_WHAT IS NEEDED_
Only one stretch of the data below is wanted: the lines starting at the one with "Left hand at" and ending at the one with "middle pip: (253, 226)", both included, given again exactly.
[[ RECORDS TO USE, beginning ]]
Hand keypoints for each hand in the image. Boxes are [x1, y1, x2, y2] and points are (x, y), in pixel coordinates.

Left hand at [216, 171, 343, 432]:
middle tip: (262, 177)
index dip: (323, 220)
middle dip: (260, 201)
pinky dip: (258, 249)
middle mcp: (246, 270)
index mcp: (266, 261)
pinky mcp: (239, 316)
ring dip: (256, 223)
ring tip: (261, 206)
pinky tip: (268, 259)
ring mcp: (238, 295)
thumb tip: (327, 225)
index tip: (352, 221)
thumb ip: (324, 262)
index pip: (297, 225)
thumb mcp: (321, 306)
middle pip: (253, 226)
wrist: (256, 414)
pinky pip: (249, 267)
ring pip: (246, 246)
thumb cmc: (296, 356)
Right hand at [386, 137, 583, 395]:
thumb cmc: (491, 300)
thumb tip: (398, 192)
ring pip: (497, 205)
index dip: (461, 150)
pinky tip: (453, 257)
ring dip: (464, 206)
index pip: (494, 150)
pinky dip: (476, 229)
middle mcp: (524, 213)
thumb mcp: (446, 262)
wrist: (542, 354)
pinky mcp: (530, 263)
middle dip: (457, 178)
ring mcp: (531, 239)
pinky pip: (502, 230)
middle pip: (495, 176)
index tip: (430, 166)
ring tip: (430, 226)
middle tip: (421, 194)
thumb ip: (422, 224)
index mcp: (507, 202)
[[ RECORDS TO USE, end ]]
[[ RECORDS TO USE, beginning ]]
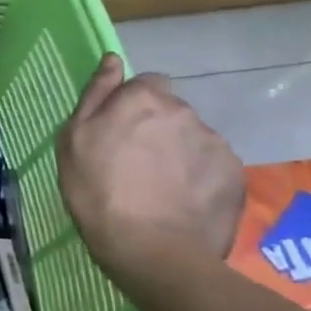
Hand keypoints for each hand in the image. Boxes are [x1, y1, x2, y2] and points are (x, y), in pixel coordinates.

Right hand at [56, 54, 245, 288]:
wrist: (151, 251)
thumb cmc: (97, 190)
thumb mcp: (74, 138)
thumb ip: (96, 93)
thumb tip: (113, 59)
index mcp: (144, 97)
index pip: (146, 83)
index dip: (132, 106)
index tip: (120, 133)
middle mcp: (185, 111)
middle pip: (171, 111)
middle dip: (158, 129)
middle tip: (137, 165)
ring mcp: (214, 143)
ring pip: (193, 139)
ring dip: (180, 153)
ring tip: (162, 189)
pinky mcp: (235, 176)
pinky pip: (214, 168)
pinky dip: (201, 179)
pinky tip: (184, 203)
[[ RECORDS TO USE, end ]]
_FINISHED EXERCISE_
Left hand at [216, 171, 343, 432]:
middle tip: (262, 177)
index dip: (323, 220)
middle dip: (260, 201)
pinky dip: (258, 249)
middle mcp: (246, 270)
index mcp: (266, 261)
pinky mcp: (239, 316)
ring dip: (256, 223)
ring tip: (261, 206)
pinky tip: (268, 259)
ring mcp: (238, 295)
thumb tip: (327, 225)
index tip: (352, 221)
thumb ip: (324, 262)
index pip: (297, 225)
thumb mcp: (321, 306)
middle pip: (253, 226)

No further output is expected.